## Extract
++++++++++++++++++++

We ended up camping with Clyde 5 times this summer. We even took him from MN to CO. 3, 800 miles! He did GREAT everytime. He gets so exhausted in the day that he sleeps well at night. Many of the little towns had shops that were dog friendly, so often times Clyde just walked through the stores with us. Can't wait for next summer. Going to Banff!


----------



## Lunaa (Aug 16, 2010)

DarDog said:


> That makes me feel a bit better!
> 
> We're doing a trip to Algonquin in a week and a half, we are going to backpack in (only short distances this time!) and our pup will be 4 months.
> 
> I've been a bit nervous about how he'll be, more so at night, but I'm banking on the fact that he will be exhausted from spending all day outside!



Hey Dar, 

How was the Algonquin trip with your V?? Where in the park did you go?


----------



## DarDog (Aug 15, 2010)

We're actually going next weekend; quite excited! We're going to the Eastern Pines backpacking trail on the east end by Achray, because you don't have to hike very far to get to a campsite. No Highland trails this year, lol.


----------



## DarDog (Aug 15, 2010)

Well, we just got back from our first camping trip with the puppy (4 months old), and he was awesome!! The first day we hiked in, about an hour (offleash, *shhh*), got to the site, and he went bonkers! He really doesn't like laying down or sleeping outside, so when we showed him the open tent, he lept right in and fell asleep right away for the night. 
The next night was a bit cold, and he was pacing in the tent for a bit. So, my fiance offered to share his sleeping bag with Darwin, and he got in, and crawled all the way to the foot end, and slept there until morning. I have no idea how this would be comfortable, but he seemed to be happy .

++++++++++++++++++++

## Dataset entries
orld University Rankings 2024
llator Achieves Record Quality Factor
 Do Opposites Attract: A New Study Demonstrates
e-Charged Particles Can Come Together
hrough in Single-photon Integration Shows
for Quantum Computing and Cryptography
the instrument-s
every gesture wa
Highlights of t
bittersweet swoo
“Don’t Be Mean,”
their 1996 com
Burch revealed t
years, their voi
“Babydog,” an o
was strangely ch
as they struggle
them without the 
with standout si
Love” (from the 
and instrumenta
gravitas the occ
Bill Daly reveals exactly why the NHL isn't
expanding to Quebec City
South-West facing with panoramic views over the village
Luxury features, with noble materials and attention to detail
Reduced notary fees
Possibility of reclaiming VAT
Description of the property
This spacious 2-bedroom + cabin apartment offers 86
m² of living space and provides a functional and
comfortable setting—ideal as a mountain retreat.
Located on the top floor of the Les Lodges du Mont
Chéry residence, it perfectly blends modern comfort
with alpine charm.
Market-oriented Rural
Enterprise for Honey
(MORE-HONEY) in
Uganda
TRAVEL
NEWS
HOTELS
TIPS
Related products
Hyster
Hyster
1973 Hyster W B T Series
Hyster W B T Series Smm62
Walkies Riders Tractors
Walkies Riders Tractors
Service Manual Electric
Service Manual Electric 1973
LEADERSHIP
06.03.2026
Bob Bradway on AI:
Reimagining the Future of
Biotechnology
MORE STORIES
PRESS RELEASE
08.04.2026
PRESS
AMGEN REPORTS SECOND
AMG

++++++++++++++++++++

## Parts of the exercise
a - In the camping thread, why did DarDog pick the Eastern Pines backpacking trail for the Algonquin trip?
b - How would you continue the camping thread from where it stops?

## Answers to this exercise
a - DarDog picked it because you don't have to hike very far on that trail to reach a campsite. That suited the plan to backpack only short distances with the young pup.

b -
He has had a bit of an issue readjusting to being apart from us now, just because I think he thought that we were always going to sleep in this "giant crate" together everynight. He should get over it quickly though, since he has all of his comforts of home again .

We've decided that bringing our pup along is a must for any camping trip from now on!


----------



## Keneomac (Oct 12, 2010)

I also love taking Darwin camping! He is loves it and we have found he is great off-leash for the most part. We do have to leash him every so often and have found that the Ruff Wear Quick Draw Leash http://www.ruffwear.com/Quick-Draw-Leash_2?sc=2&category=15 is amazing! Not to sound like a commercial, but it is great for letting him run and then having an instant leash when needed! 

The only issue we have is him waking us up all night in the tent every time he shifts we all get woken up! We need to teach him to stay at the bottom of the tent to keep our feet warm!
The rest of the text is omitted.